Mario Pieroni : C’ è un equivoco sulla realtà artistica. Cioè dire che un lavoro d’arte non ti piace e ti piace, che significa? Che tu non conosci che cosa l’artista vuole esprimere attraverso il lavoro che sta facendo. Quindi è un equivoco enorme nell’arte, in quanto vengono promosse opere che non valgono assolutamente niente, perché? Appunto qui c’è il gioco della finanza, di altre operazioni, di business perché fa proprio leva sul fatto che non conoscono l’opera dell’artista. L’artista non è né buono né cattivo, l’artista è al di fuori di queste categorie quindi devi guardare e conoscere l’opera, se non conosci subisci. E’ interessante oggi parlare di questo – perché uno viene praticamente usato secondo il piacere estetico e invece l’opera d’arte la devi conoscere, la devi approfondire, sapere…e come diceva sempre Emilio Prini, un nostro grande artista che non c’è più, “lasciamo qualcosa all’archeologo, tra mille anni si capirà quello che non avevamo capito oggi”.

P.M. : Si, si, allo stesso tempo dire l’arte piace o non piace è ok, è una short cut no?
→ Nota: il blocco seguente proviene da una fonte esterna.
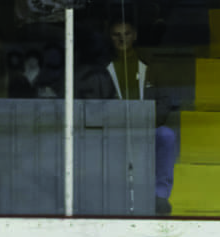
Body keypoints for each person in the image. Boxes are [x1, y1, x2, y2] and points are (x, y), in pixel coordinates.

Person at [76, 17, 178, 215]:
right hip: (113, 130)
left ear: (135, 36)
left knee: (166, 135)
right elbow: (93, 106)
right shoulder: (101, 69)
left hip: (146, 127)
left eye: (127, 34)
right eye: (116, 35)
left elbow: (165, 102)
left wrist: (146, 120)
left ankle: (159, 195)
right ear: (110, 38)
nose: (122, 39)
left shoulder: (150, 66)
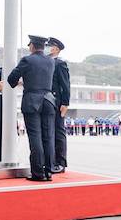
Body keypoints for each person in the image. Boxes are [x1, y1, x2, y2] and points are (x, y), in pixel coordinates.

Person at [7, 35, 56, 182]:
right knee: (48, 138)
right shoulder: (51, 61)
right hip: (48, 100)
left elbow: (11, 79)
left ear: (32, 46)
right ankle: (48, 172)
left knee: (35, 138)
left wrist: (21, 81)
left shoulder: (27, 60)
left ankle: (37, 173)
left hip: (32, 101)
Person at [46, 37, 71, 174]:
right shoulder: (46, 62)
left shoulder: (60, 64)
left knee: (58, 132)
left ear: (55, 49)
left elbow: (65, 85)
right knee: (48, 132)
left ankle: (60, 162)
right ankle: (50, 161)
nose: (47, 48)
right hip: (46, 101)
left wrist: (65, 103)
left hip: (57, 101)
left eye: (49, 46)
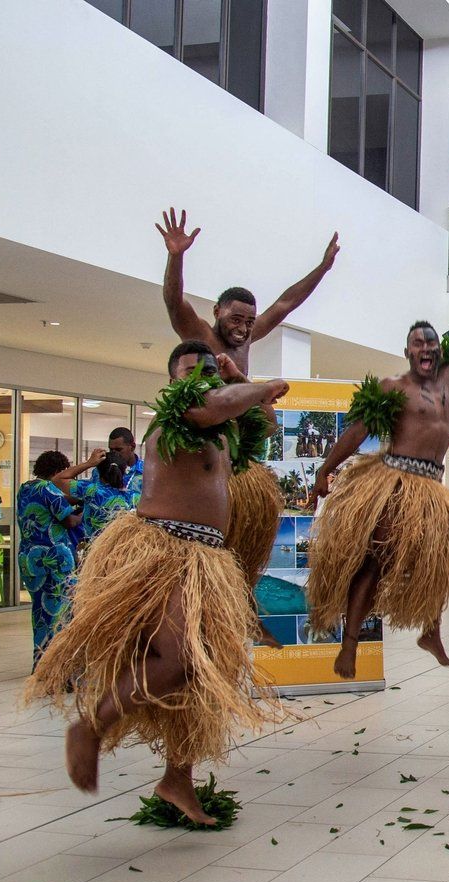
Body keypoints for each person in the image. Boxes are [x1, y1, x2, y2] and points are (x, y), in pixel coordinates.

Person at [28, 341, 286, 824]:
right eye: (191, 370)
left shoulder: (223, 427)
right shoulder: (181, 415)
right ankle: (92, 726)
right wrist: (259, 385)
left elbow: (265, 422)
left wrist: (237, 378)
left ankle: (177, 779)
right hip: (163, 551)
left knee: (197, 675)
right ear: (173, 382)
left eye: (208, 370)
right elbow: (215, 403)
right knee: (179, 657)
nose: (201, 378)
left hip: (205, 559)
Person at [307, 273, 449, 678]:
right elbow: (357, 431)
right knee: (376, 561)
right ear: (407, 351)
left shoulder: (448, 374)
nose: (426, 349)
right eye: (418, 344)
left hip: (433, 486)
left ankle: (430, 631)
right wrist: (326, 469)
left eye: (431, 343)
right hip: (397, 484)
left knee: (441, 558)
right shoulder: (392, 387)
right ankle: (349, 646)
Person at [156, 209, 337, 620]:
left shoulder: (250, 336)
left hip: (235, 445)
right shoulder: (201, 337)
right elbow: (173, 301)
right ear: (217, 311)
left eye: (249, 321)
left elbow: (287, 302)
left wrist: (323, 268)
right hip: (204, 431)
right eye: (235, 318)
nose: (243, 327)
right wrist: (176, 256)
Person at [17, 452, 82, 666]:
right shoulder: (49, 489)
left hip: (30, 559)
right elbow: (70, 521)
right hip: (54, 559)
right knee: (61, 612)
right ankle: (58, 667)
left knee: (40, 610)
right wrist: (86, 511)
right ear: (59, 472)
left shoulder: (25, 488)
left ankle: (41, 662)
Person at [56, 448, 140, 548]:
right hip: (122, 555)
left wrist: (89, 463)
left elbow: (58, 479)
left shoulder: (92, 492)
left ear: (98, 472)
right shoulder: (135, 497)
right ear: (124, 472)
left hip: (95, 553)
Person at [84, 427, 144, 494]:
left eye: (118, 450)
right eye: (111, 450)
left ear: (132, 447)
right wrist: (88, 464)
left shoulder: (146, 472)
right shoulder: (100, 471)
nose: (114, 453)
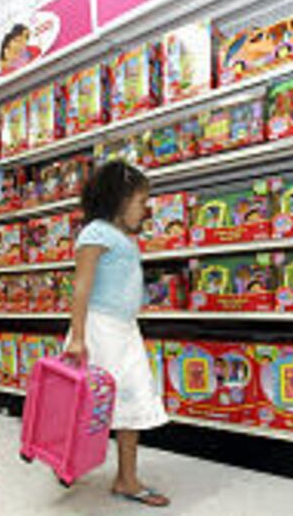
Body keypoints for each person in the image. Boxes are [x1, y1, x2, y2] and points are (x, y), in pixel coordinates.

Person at [66, 160, 170, 508]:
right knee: (87, 403)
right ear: (119, 199)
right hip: (99, 330)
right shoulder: (95, 233)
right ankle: (63, 457)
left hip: (125, 331)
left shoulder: (122, 238)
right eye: (141, 202)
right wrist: (79, 337)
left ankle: (126, 477)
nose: (146, 209)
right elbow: (81, 287)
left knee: (134, 399)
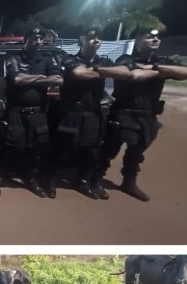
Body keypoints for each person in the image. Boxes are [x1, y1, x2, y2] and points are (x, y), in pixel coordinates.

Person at [95, 28, 187, 201]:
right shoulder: (126, 59)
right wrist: (163, 72)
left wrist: (155, 67)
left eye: (157, 37)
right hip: (123, 113)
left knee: (136, 153)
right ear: (138, 40)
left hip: (147, 116)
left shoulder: (162, 60)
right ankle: (95, 179)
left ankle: (129, 183)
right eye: (149, 37)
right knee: (109, 150)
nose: (155, 39)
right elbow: (135, 76)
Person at [45, 28, 130, 199]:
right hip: (70, 112)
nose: (96, 40)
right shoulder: (68, 58)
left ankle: (82, 181)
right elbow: (79, 73)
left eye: (99, 38)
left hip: (94, 113)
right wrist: (102, 71)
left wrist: (94, 69)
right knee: (61, 149)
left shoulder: (104, 60)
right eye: (91, 38)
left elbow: (125, 72)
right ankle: (51, 180)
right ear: (80, 42)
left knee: (91, 151)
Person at [0, 28, 63, 198]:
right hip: (15, 113)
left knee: (34, 151)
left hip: (38, 114)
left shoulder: (47, 59)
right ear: (26, 39)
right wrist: (43, 78)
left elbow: (58, 80)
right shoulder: (13, 58)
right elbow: (16, 79)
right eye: (33, 38)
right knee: (8, 149)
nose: (37, 41)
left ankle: (30, 179)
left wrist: (30, 78)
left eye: (39, 38)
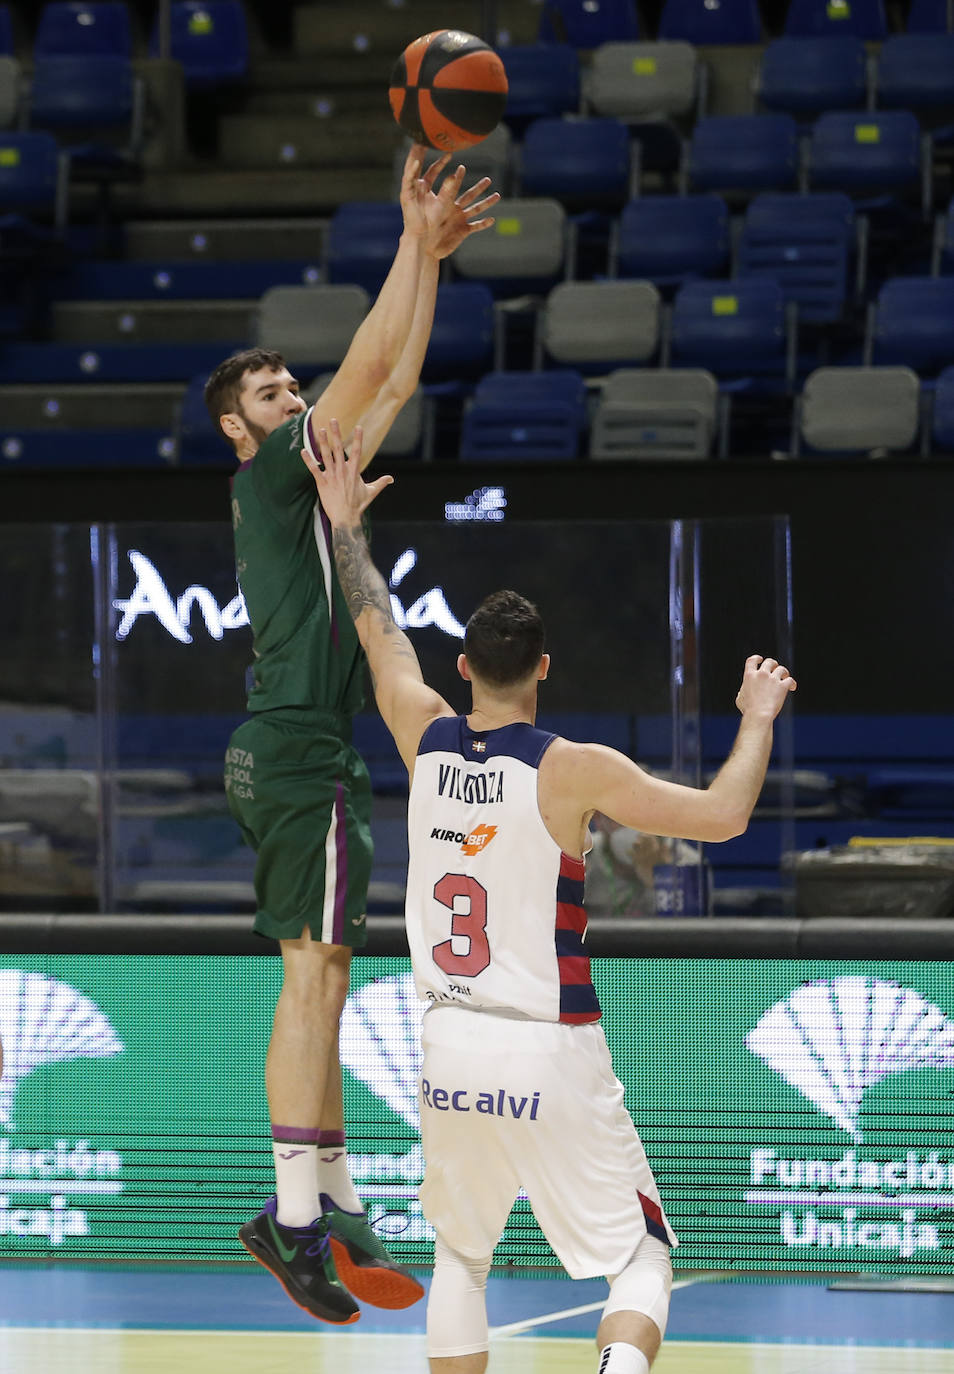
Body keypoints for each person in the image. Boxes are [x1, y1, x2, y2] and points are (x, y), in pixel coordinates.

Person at [302, 420, 797, 1373]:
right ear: (543, 666)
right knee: (640, 1256)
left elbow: (376, 626)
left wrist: (345, 527)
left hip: (446, 1039)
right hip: (547, 1040)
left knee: (460, 1253)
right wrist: (757, 716)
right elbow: (727, 816)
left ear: (463, 668)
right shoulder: (573, 769)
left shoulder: (422, 732)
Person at [206, 145, 499, 1326]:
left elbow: (395, 383)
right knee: (311, 983)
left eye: (292, 390)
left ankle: (330, 1193)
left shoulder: (313, 479)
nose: (297, 400)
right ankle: (291, 1216)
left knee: (323, 978)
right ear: (245, 432)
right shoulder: (275, 474)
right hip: (295, 748)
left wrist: (428, 262)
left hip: (294, 747)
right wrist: (404, 242)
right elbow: (367, 361)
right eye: (276, 394)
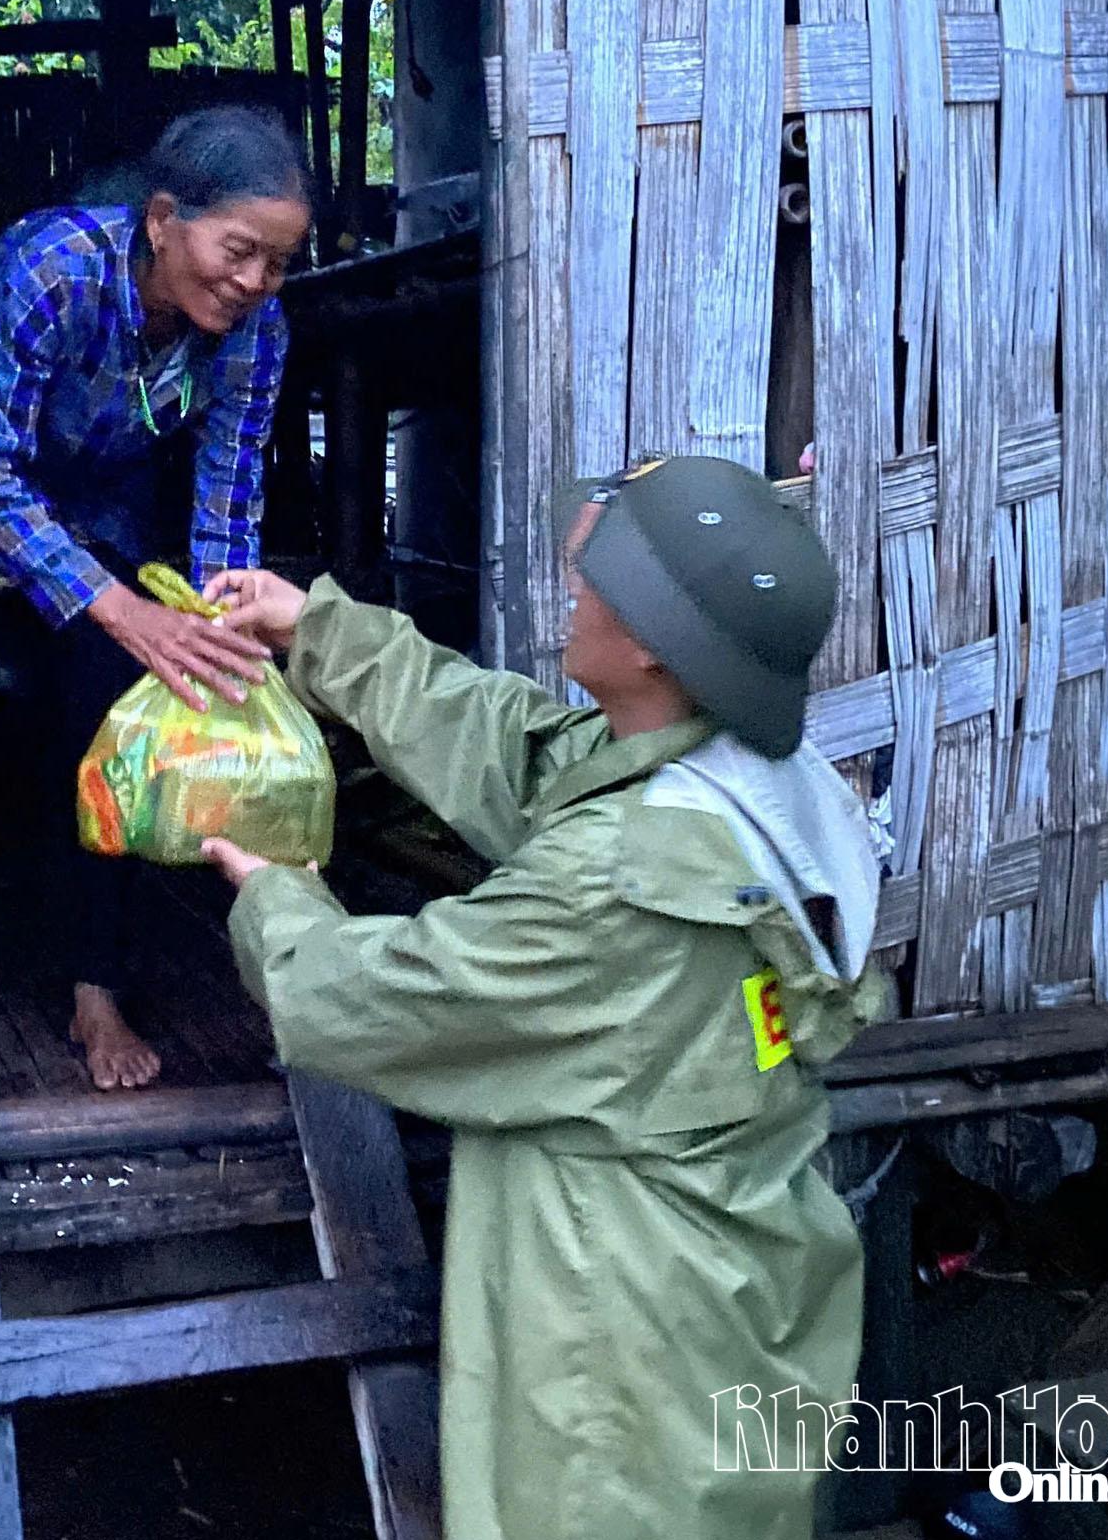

Però uno potrebbe fare un esercizio e scrivere cosa mi suscita un po’ anche nel corpo questa arte, questa mi crea non so un’angoscia tremenda e non capisco perché e allora la compro perché mi piace essere angosciato ogni tanto oppure no, non la compro, oppure è un’armonia di colori non lo so ma c’è chiaramente questo impatto sensoriale e somatico nell’osservatore che nel mondo ideale si collega a quello che ha prodotto l’arte.